11. Que pouvons-nous faire, nous catholiques, pour arrêter un processus aussi effrayant dans le monde entier et restaurer nos libertés constitutionnelles qui ont été empiétées et limitées au nom d’une crise sanitaire ?

La violation des « libertés constitutionnelles » n’est qu’un aspect du problème : avant cela, il y a la violation de la Loi de Dieu, au nom de laquelle l’avortement, l’euthanasie, la sodomie et les pires perversions sont appelés « droits », alors qu’ils représentent en fait un défi à la Majesté de Dieu. Rappelons-nous bien ceci : Deus non irridetur – on ne se moque pas de Dieu (Ga 6, 7) – on ne peut pas jouer avec Dieu, et encore moins le défier. Pour arrêter cette course infernale vers l’abîme, nous n’avons qu’une seule solution : changer notre vie en nous convertissant radicalement ; évangéliser ceux qui ne croient pas par la parole et l’exemple ; prier le Seigneur en lui demandant de faire en sorte que la Hiérarchie de l’Église redevienne un témoin du Christ et non un esclave du monde ; invoquer la Très Sainte Vierge, en lui demandant de nous accorder un Pape saint et craignant Dieu, qui se comportera comme un nouveau prophète dans cette Ninive qu’est le monde moderne, en admonestant les puissants de la terre comme Jean Paul II savait encore le faire sur des thèmes fondamentaux comme le respect de la vie de la conception à la mort naturelle ou la famille.

Cessons de croire que nous pouvons nous passer de Dieu, de penser qu’il suffit de suivre n’importe quel credo pour être sauvé, ou que le Dieu Un et Trine qui s’est révélé à nous et qui a sacrifié son Fils unique pour notre salut peut être mis sur le même plan que les idoles fausses et mensongères, à commencer par la maudite pachamama.

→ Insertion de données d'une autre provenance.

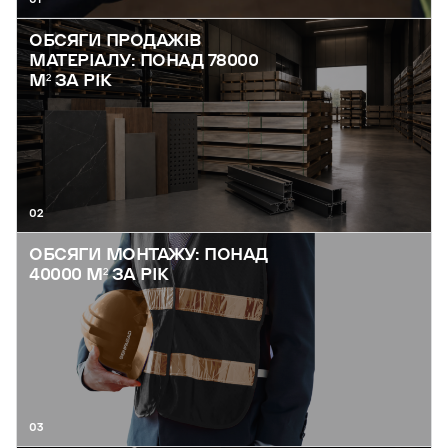
ОБСЯГИ ПРОДАЖІВ
МАТЕРІАЛУ: ПОНАД 78000
М² ЗА РІК
02
ОБСЯГИ МОНТАЖУ: ПОНАД
40000 М² ЗА РІК
03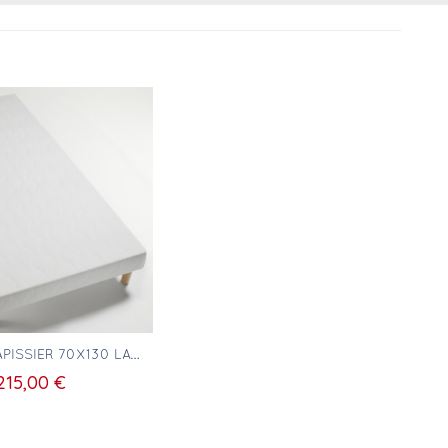
erçu rapide
SOMMIER TAPISSIER 70X130 LATTES BOIS MASSIF
215,00 €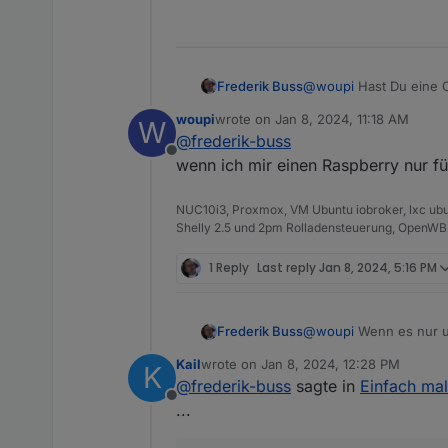
Bewegungsmelder habe ich alle
Spracherkennung hab und will i
Ich überlege mal.
So habe ich aber super tolle I
Frederik Buss
@
woupi
Hast Du eine C
Danke nochmal an euch zwei.
woupi
wrote on
Jan 8, 2024, 11:18 AM
W
last edited by
VG
@
frederik-buss
Sascha
Offline
wenn ich mir einen Raspberry nur f
NUC10i3, Proxmox, VM Ubuntu iobroker, lxc ubu
Shelly 2.5 und 2pm Rolladensteuerung, OpenWB
1 Reply
Last reply
Jan 8, 2024, 5:16 PM
@
woupi
Wenn es nur u
Frederik Buss
Javascript herum. Ich 
Kail
wrote on
Jan 8, 2024, 12:28 PM
K
last edited by
@
frederik-buss
sagte in
Einfach mal 
Offline
Die beiden Klammern (
...
werden. Die Multiplikation mit 365 kann man weglassen (Oder auf *52 bzw. *12 ändern), wenn nur der
Tages-/Wochen/Monatsv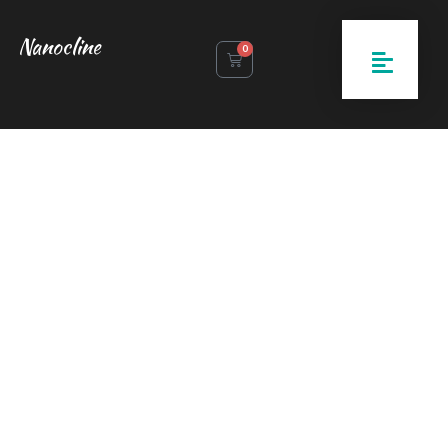
Nanocline
0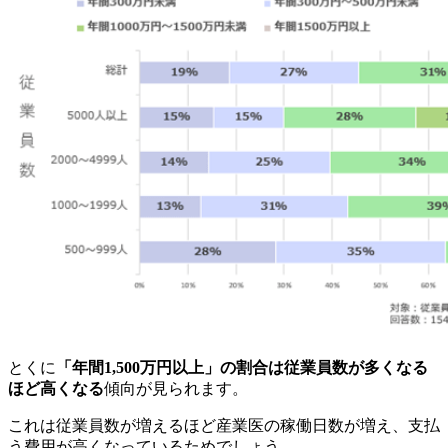
とくに
「年間1,500万円以上」の割合は従業員数が多くなる
ほど高くなる
傾向が見られます。
これは従業員数が増えるほど産業医の稼働日数が増え、支払
う費用が高くなっているためでしょう。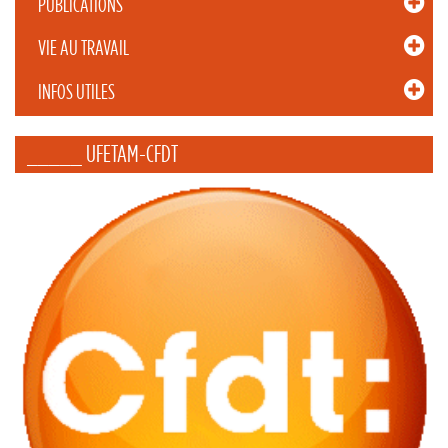
PUBLICATIONS
VIE AU TRAVAIL
INFOS UTILES
_____ UFETAM-CFDT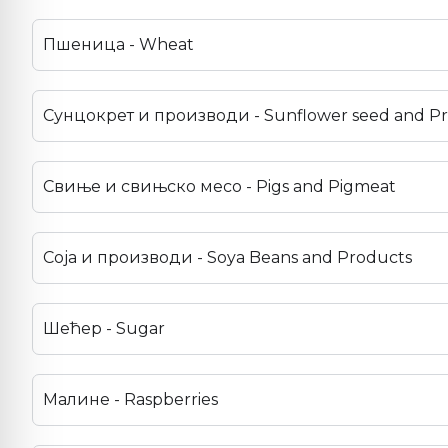
Пшеница - Wheat
Сунцокрет и производи - Sunflower seed and P
Свиње и свињско месо - Pigs and Pigmeat
Соја и производи - Soya Beans and Products
Шећер - Sugar
Малине - Raspberries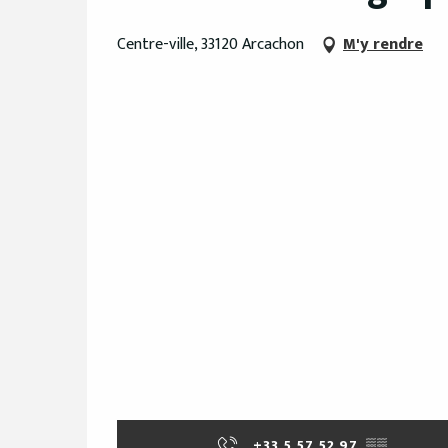
Centre-ville, 33120 Arcachon
M'y rendre
+33 5 57 52 97
▒▒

Cherchons plutôt à faire régner le Christ avant tout dans nos cœurs et, par conséquent, dans nos familles, afin qu’il règne aussi dans nos sociétés. Si nous savons être le sel de la terre (Mt 5,13) pour la restauration du Royaume de Notre Seigneur, la société ne peut qu’en bénéficier ; si au contraire nous suivons le plan infernal de du Grand Reset au nom d’une impossible fraternité entre le Bien et le Mal, nous serons inexorablement voués à la condamnation d’être piétinés par les hommes (ibid.), avec les ennemis de Dieu.